Man holding a white board with "in loving memory" written for Carrie Barber.

Recent sheet metal grad shares ‘I got your back’ story from her apprenticeship

Chelsey Bus recently graduated from her apprenticeship at Local 16 in Portland, Oregon. During her five years of training, she experienced much of the same adversity other women have faced in the trades. Although the International Association of Sheet Metal, Air, Rail and Transportation (SMART) workers has made great strides to recruit and retain women, they remain a minority of the membership.

Bus was asked, “Can you recall a time when someone was there for you on the job?” as part of the “I got your back” campaign.

When Bus began her apprenticeship, she said her early duties involved doing some of the more menial work, like moving materials. But she began to see a shift in her job responsibilities around the time she was assigned to work at General Sheet Metal, a woman-owned business certified by the Women’s Business Enterprise National Council in Clackamas, Oregon. There, Bus was assigned to work on an architectural sheet metal job.

“I didn’t have a lot of experience working on the architectural side,” explained Bus. “So, I was kind of surprised when I was given the assignment.”

Nevertheless, Bus thrived there. Over the course of her apprenticeship, she worked in residential HVAC; commercial HVAC; testing, adjusting and balancing (TAB); a mechanical shop and an architectural shop.

While working on an architectural project at General Sheet Metal, her friend and project manager, Carrie Barber, passed away unexpectedly.

“During that period, immediately after he passed away, people started telling me that he had gone to bat for me. He stuck his neck out and believed in me and got me placements. I had no idea,” Bus said. “His encouragement and faith in me were really touching.

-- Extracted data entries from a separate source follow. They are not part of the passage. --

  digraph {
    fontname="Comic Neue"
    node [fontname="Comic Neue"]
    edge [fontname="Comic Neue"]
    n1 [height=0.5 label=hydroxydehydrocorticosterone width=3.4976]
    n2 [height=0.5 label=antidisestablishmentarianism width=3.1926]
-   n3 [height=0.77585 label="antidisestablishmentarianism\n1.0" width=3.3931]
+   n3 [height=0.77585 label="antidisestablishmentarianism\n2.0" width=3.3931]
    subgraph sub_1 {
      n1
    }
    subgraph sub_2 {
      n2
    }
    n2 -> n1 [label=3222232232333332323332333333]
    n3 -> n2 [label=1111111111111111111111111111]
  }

He had my back; I didn’t even know it.”

Bus said Barber’s faith in her was inspiring and she plans to pay it forward, both on the job and off.

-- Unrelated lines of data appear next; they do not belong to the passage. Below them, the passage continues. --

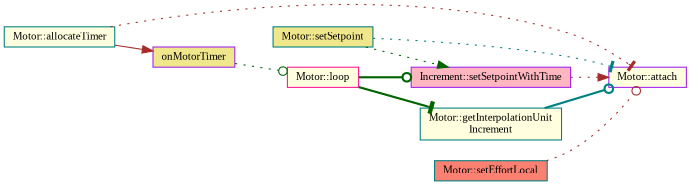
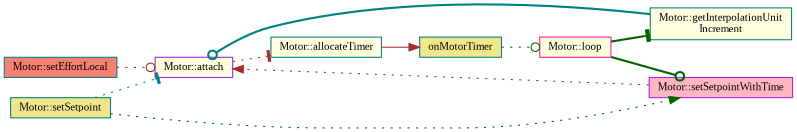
  digraph {
    fontname="Liberation Serif"
    rankdir=LR
    node [color=teal fillcolor=lightyellow fontname="Liberation Serif" fontsize=10 shape=record style=filled]
    edge [arrowhead=odot color=darkgreen fontname="Liberation Serif" fontsize=10 labelfontname=Helvetica labelfontsize=10 style=dotted]
    n1 [fillcolor=khaki fontcolor=black height=0.2 label="Motor::setSetpoint" width=0.4]
    n2 [color=purple height=0.2 label="Motor::attach" width=0.4]
-   n3 [color=purple fillcolor=lightpink height=0.2 label="Increment::setSetpointWithTime" width=0.4]
+   n3 [color=purple fillcolor=lightpink height=0.2 label="Motor::setSetpointWithTime" width=0.4]
    n4 [height=0.2 label="Motor::allocateTimer" width=0.4]
-   n5 [color=purple fillcolor=khaki height=0.2 label=onMotorTimer width=0.4]
+   n5 [fillcolor=khaki height=0.2 label=onMotorTimer width=0.4]
    n6 [color=deeppink height=0.2 label="Motor::loop" width=0.4]
    n7 [height=0.2 label="Motor::getInterpolationUnit\lIncrement" width=0.4]
    n8 [fillcolor=salmon height=0.2 label="Motor::setEffortLocal" width=0.4]
    n1 -> n2 [arrowhead=tee color=teal]
    n1 -> n3 [arrowhead=normal]
-   n4 -> n2 [arrowhead=tee color=brown]
+   n2 -> n4 [arrowhead=tee color=brown]
    n3 -> n2 [arrowhead=normal color=brown]
    n4 -> n5 [arrowhead=normal color=brown style=solid]
    n5 -> n6
    n6 -> n3 [style=bold]
    n6 -> n7 [arrowhead=tee style=bold]
    n7 -> n2 [color=teal style=bold]
    n8 -> n2 [color=brown]
  }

“I plan to make an effort to be that person for others,” she said. “I want everyone to experience that level of support, that same feeling that I’ve got your back.”

Apprentices receive training in AutoCAD, air balancing, refrigeration/service, welding and heating, ventilation and air conditioning (HVAC) design, fabrication and installation. While they are learning in the classroom, they are gaining skills on the job site including installation of architectural sheet metal, kitchen equipment and duct for heating and air conditioning systems in residential and commercial buildings.

The goal is for apprentices to graduate with zero tuition debt and a career to last a lifetime. More than 14,000 apprentices participate in 148 training centers across the United States and Canada, learning curriculum and using the free training materials provided by the International Training Institute (ITI), the education arm of the unionized sheet metal, air conditioning and welding industry.